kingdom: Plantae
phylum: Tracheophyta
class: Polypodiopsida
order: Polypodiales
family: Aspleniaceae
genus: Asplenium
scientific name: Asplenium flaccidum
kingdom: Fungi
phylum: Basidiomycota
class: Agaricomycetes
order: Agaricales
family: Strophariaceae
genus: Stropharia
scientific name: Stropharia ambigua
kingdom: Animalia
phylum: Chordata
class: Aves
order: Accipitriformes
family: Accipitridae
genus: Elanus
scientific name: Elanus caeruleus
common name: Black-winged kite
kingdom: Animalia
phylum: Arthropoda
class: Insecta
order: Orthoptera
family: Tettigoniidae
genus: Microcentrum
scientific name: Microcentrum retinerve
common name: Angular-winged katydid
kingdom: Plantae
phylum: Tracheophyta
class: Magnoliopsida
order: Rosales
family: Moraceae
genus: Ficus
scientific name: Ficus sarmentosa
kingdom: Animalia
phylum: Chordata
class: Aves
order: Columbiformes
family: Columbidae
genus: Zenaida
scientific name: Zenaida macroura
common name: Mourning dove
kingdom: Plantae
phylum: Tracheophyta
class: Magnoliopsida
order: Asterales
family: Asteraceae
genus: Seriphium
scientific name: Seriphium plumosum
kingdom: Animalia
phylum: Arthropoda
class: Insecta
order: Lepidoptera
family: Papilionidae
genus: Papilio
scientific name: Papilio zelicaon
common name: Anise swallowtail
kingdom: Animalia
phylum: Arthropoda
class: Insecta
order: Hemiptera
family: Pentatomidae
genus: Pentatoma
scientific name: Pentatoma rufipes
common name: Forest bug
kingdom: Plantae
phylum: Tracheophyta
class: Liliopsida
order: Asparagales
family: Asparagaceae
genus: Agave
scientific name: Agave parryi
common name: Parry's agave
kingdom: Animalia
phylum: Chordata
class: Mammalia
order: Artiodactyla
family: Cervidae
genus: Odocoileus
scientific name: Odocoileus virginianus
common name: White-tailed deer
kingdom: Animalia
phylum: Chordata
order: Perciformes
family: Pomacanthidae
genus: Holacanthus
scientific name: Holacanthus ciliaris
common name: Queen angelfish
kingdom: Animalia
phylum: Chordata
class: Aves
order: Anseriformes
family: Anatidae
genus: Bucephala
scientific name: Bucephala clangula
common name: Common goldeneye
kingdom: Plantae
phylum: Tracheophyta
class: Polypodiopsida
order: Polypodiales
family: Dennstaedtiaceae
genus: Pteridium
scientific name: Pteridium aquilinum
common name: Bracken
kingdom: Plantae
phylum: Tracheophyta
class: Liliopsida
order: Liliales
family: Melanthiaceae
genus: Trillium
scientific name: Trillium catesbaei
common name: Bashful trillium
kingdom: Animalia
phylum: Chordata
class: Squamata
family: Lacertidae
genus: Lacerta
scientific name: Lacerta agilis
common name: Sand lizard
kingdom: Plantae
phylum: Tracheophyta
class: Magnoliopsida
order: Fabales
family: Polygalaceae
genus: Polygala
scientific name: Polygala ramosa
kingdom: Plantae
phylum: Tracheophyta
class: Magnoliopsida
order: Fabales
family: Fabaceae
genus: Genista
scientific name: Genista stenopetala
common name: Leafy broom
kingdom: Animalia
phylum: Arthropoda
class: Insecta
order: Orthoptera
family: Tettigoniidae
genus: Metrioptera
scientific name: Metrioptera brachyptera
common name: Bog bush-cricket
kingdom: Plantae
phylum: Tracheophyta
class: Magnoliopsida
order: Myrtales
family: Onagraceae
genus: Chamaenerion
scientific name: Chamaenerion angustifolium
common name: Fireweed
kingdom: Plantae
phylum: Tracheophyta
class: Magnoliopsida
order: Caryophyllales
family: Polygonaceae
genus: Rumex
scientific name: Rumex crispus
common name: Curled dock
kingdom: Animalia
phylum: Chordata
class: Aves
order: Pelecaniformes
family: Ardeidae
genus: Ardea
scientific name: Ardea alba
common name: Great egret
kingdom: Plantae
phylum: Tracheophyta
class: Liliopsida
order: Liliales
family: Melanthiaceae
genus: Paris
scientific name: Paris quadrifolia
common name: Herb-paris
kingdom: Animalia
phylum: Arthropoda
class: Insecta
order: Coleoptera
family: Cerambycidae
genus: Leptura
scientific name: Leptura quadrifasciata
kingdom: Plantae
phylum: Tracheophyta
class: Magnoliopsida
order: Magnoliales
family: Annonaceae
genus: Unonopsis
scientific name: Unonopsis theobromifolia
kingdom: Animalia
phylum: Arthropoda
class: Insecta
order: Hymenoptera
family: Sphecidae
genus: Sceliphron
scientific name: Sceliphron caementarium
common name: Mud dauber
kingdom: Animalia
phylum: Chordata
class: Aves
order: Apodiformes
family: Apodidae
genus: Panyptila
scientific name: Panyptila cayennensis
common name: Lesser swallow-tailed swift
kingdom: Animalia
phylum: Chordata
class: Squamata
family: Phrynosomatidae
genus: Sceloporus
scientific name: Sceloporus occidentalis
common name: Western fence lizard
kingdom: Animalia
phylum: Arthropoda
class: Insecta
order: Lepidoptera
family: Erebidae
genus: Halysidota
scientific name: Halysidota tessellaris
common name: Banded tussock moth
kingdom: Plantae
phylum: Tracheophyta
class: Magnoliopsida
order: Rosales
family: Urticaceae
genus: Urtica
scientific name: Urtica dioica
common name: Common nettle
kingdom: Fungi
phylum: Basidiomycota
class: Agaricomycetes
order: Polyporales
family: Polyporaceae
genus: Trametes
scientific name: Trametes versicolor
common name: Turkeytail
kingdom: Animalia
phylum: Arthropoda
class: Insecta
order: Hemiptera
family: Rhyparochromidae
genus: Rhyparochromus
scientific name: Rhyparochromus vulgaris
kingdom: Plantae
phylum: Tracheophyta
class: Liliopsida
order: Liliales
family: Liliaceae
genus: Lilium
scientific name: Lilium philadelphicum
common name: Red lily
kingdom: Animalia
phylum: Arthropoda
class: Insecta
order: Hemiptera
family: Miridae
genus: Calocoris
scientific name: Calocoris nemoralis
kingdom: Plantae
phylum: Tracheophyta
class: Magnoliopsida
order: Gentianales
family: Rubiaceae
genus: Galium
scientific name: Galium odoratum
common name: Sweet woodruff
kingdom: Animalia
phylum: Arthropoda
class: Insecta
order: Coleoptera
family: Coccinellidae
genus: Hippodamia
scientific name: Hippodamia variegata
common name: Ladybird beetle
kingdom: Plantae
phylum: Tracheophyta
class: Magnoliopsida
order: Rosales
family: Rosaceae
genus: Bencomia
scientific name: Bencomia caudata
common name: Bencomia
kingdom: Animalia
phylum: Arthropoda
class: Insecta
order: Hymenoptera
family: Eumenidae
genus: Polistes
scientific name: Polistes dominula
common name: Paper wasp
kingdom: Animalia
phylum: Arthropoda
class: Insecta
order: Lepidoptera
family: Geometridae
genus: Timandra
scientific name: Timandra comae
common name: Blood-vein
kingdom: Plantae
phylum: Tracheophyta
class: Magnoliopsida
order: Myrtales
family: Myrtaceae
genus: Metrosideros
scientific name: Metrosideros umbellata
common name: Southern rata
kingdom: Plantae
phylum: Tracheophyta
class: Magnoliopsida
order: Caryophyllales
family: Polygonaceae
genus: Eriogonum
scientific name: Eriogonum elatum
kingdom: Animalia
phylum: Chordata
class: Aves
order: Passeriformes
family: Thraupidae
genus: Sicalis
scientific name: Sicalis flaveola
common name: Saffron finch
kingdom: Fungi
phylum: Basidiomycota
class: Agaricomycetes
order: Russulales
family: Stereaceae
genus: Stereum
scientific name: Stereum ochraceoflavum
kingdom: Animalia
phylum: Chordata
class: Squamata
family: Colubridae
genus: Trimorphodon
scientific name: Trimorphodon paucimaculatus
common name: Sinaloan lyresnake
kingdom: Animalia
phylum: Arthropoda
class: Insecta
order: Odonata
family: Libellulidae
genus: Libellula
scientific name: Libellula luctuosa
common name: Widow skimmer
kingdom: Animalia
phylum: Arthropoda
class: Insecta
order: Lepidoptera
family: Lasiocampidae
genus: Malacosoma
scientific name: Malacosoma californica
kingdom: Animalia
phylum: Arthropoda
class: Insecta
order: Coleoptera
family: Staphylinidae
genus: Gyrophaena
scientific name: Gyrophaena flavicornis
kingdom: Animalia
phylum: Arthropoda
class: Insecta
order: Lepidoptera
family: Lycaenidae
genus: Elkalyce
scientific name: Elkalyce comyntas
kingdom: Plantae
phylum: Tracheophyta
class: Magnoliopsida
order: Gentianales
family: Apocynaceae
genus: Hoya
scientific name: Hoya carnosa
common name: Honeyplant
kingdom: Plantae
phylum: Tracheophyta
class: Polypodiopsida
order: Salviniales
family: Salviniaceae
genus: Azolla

____________

Short exercise: Convert the lines of the data above into a numbered list, starting with the line that contains "genus: Papilio" and continuing through the line that contains "common name: Forest bug", with any blank lines omitted.

Output of the exercise:
1. genus: Papilio
2. scientific name: Papilio zelicaon
3. common name: Anise swallowtail
4. kingdom: Animalia
5. phylum: Arthropoda
6. class: Insecta
7. order: Hemiptera
8. family: Pentatomidae
9. genus: Pentatoma
10. scientific name: Pentatoma rufipes
11. common name: Forest bug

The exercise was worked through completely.